* [RFC PATCH] rcu: don't ignore preempt_disable() in the idle loop
@ 2010-03-09 11:13 Lai Jiangshan
2010-03-09 12:52 ` Steven Rostedt
` (2 more replies)
0 siblings, 3 replies; 8+ messages in thread
From: Lai Jiangshan @ 2010-03-09 11:13 UTC (permalink / raw)
To: Paul E. McKenney
Cc: Ingo Molnar, Peter Zijlstra, Steven Rostedt, Mathieu Desnoyers,
josh, LKML, Frederic Weisbecker
Current, synchronize_sched() ignores preempt-disable()
sequences in the idle loop. It makes synchronize_sched()

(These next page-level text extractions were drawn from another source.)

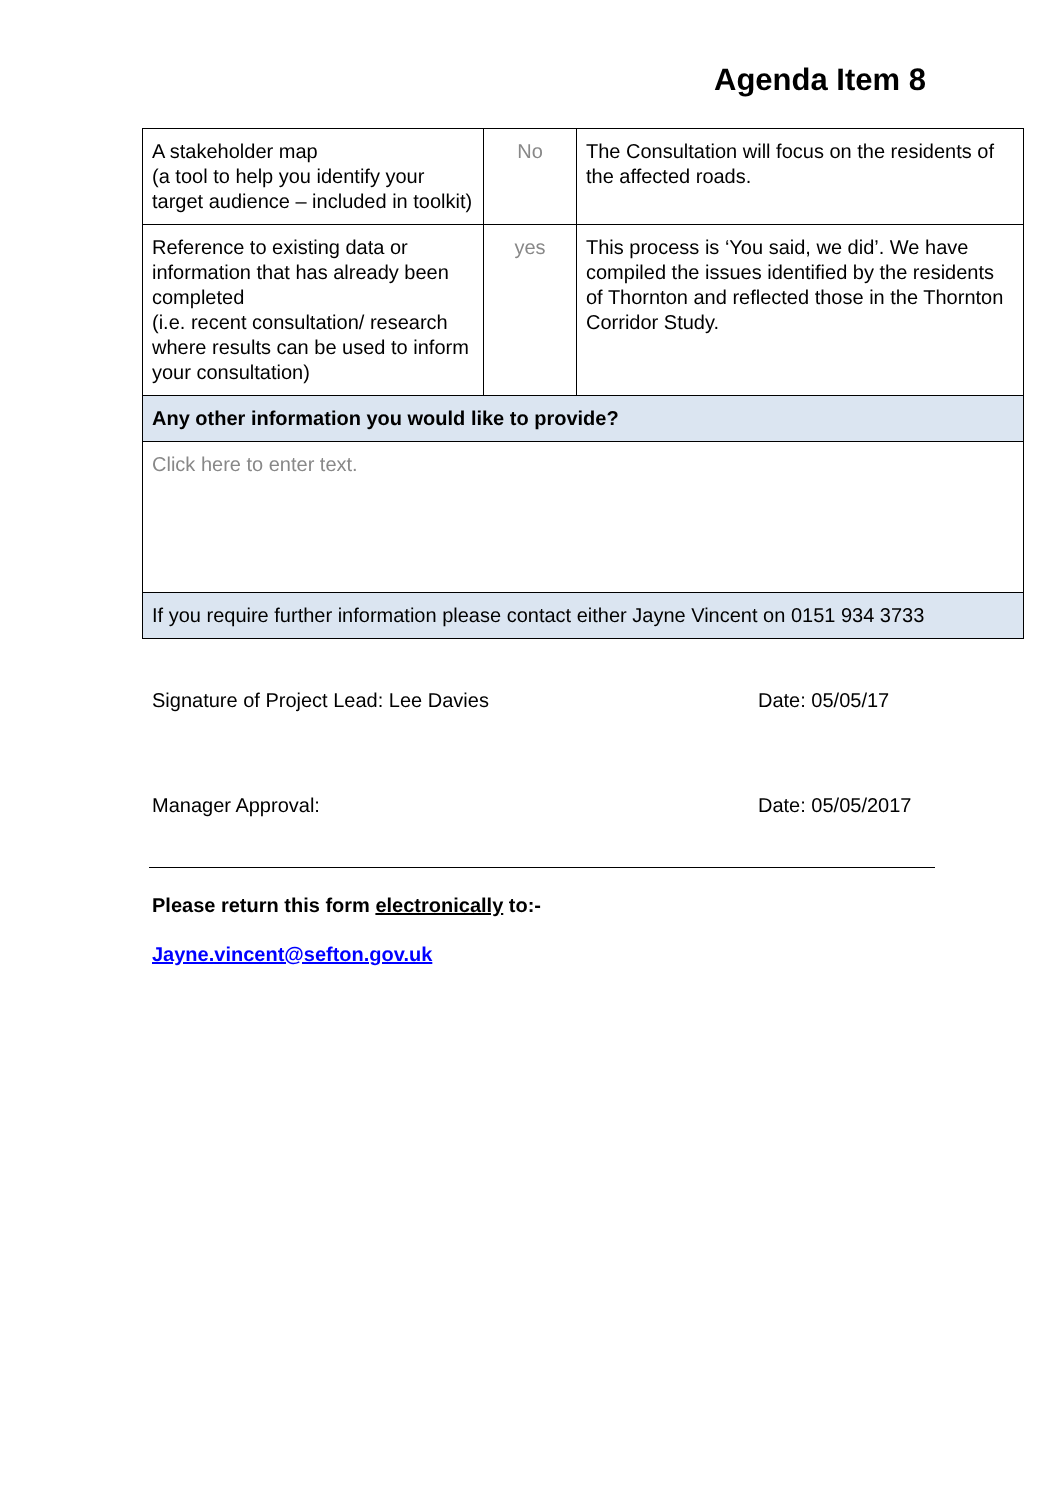Agenda Item 8
| A stakeholder map (a tool to help you identify your target audience – included in toolkit) | No | The Consultation will focus on the residents of the affected roads. |
| Reference to existing data or information that has already been completed (i.e. recent consultation/ research where results can be used to inform your consultation) | yes | This process is ‘You said, we did’. We have compiled the issues identified by the residents of Thornton and reflected those in the Thornton Corridor Study. |
| Any other information you would like to provide? | | |
| Click here to enter text. | | |
| If you require further information please contact either Jayne Vincent on 0151 934 3733 | | |
Signature of Project Lead: Lee Davies Date: 05/05/17
Manager Approval: Date: 05/05/2017
Please return this form electronically to:-
Jayne.vincent@sefton.gov.uk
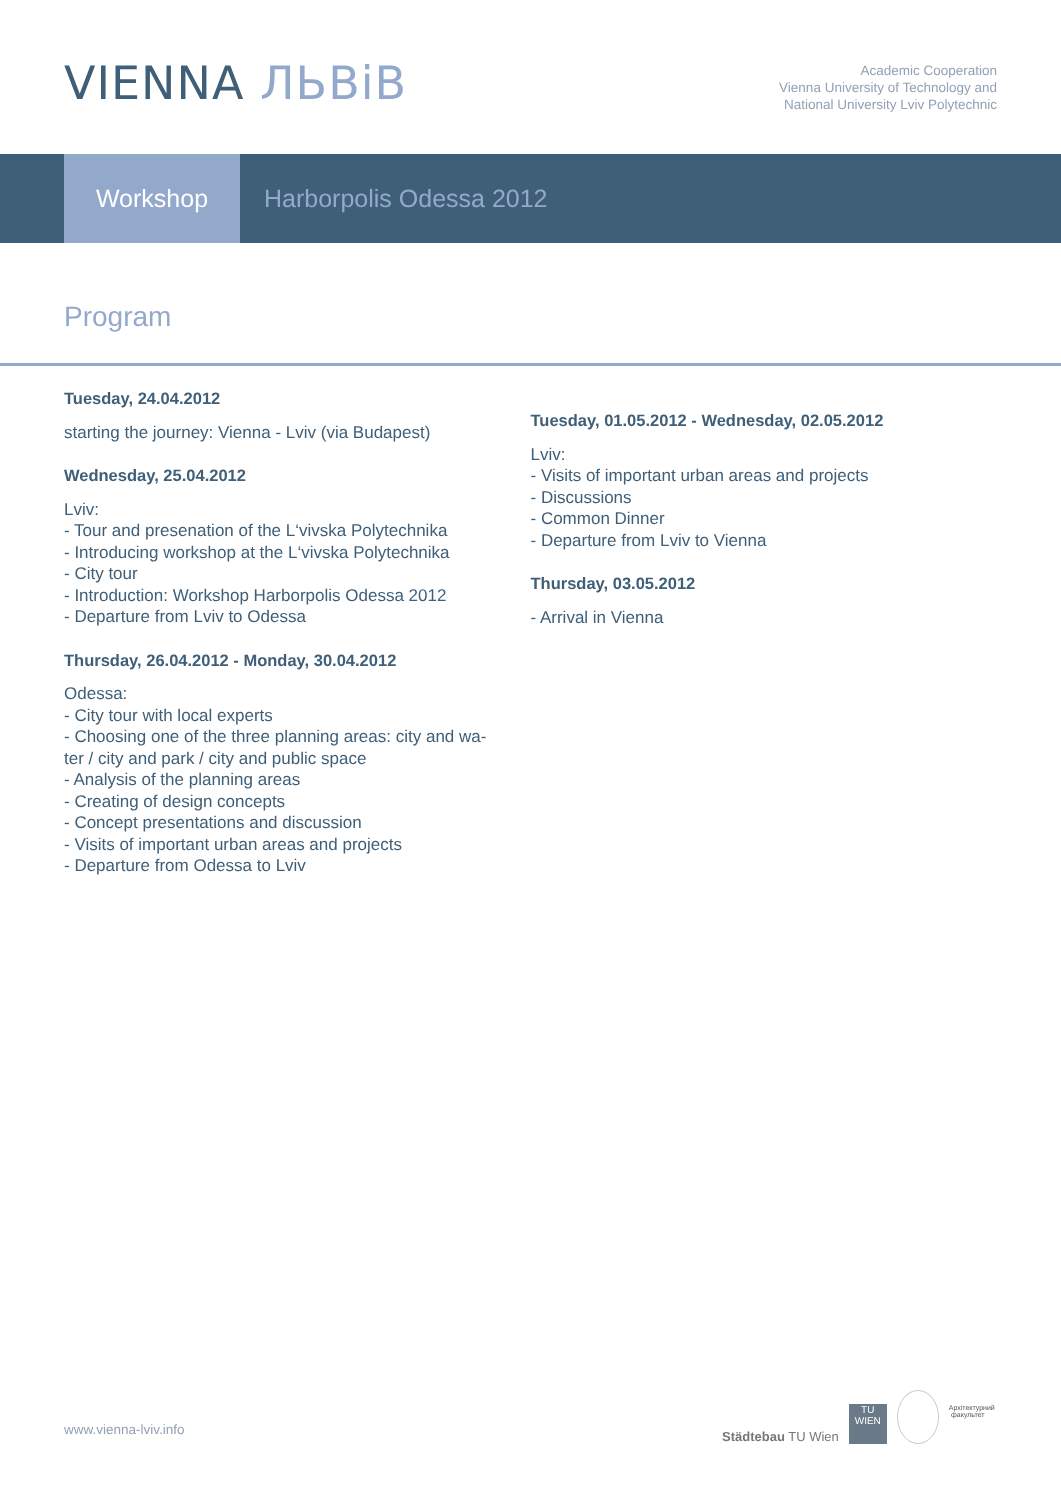VIENNA ЛЬВіВ
Academic Cooperation
Vienna University of Technology and
National University Lviv Polytechnic
Workshop
Harborpolis Odessa 2012
Program
Tuesday, 24.04.2012
starting the journey: Vienna - Lviv (via Budapest)
Wednesday, 25.04.2012
Lviv:
- Tour and presenation of the L‘vivska Polytechnika
- Introducing workshop at the L‘vivska Polytechnika
- City tour
- Introduction: Workshop Harborpolis Odessa 2012
- Departure from Lviv to Odessa
Thursday, 26.04.2012 - Monday, 30.04.2012
Odessa:
- City tour with local experts
- Choosing one of the three planning areas: city and wa-
ter / city and park / city and public space
- Analysis of the planning areas
- Creating of design concepts
- Concept presentations and discussion
- Visits of important urban areas and projects
- Departure from Odessa to Lviv
Tuesday, 01.05.2012 - Wednesday, 02.05.2012
Lviv:
- Visits of important urban areas and projects
- Discussions
- Common Dinner
- Departure from Lviv to Vienna
Thursday, 03.05.2012
- Arrival in Vienna
www.vienna-lviv.info
Städtebau TU Wien
TU
WIEN
Архітектурний факультет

is not so pure, and it hurts tracing.
Paul have a proposal before:
http://lkml.org/lkml/2009/4/5/140
http://lkml.org/lkml/2009/4/6/496
But old fix needs to hack into all architectures' idle loops.
This is another try, it uses the fact that idle loops
are executing with preept_count()=1.
But I didn't look deep into all idle loops.
Signed-off-by: Lai Jiangshan <laijs@cn.fujitsu.com>
---
diff --git a/kernel/rcutree.c b/kernel/rcutree.c
index 3ec8160..0761723 100644
--- a/kernel/rcutree.c
+++ b/kernel/rcutree.c
@@ -80,6 +80,10 @@ DEFINE_PER_CPU(struct rcu_data, rcu_sched_data);
struct rcu_state rcu_bh_state = RCU_STATE_INITIALIZER(rcu_bh_state);
DEFINE_PER_CPU(struct rcu_data, rcu_bh_data);
+#ifndef IDLE_CORE_LOOP_PREEMPT_COUNT
+#define IDLE_CORE_LOOP_PREEMPT_COUNT (1)
+#endif
+
/*
* Return true if an RCU grace period is in progress. The ACCESS_ONCE()s
* permit this function to be invoked without holding the root rcu_node
@@ -1114,6 +1118,26 @@ static void rcu_do_batch(struct rcu_state *rsp, struct rcu_data *rdp)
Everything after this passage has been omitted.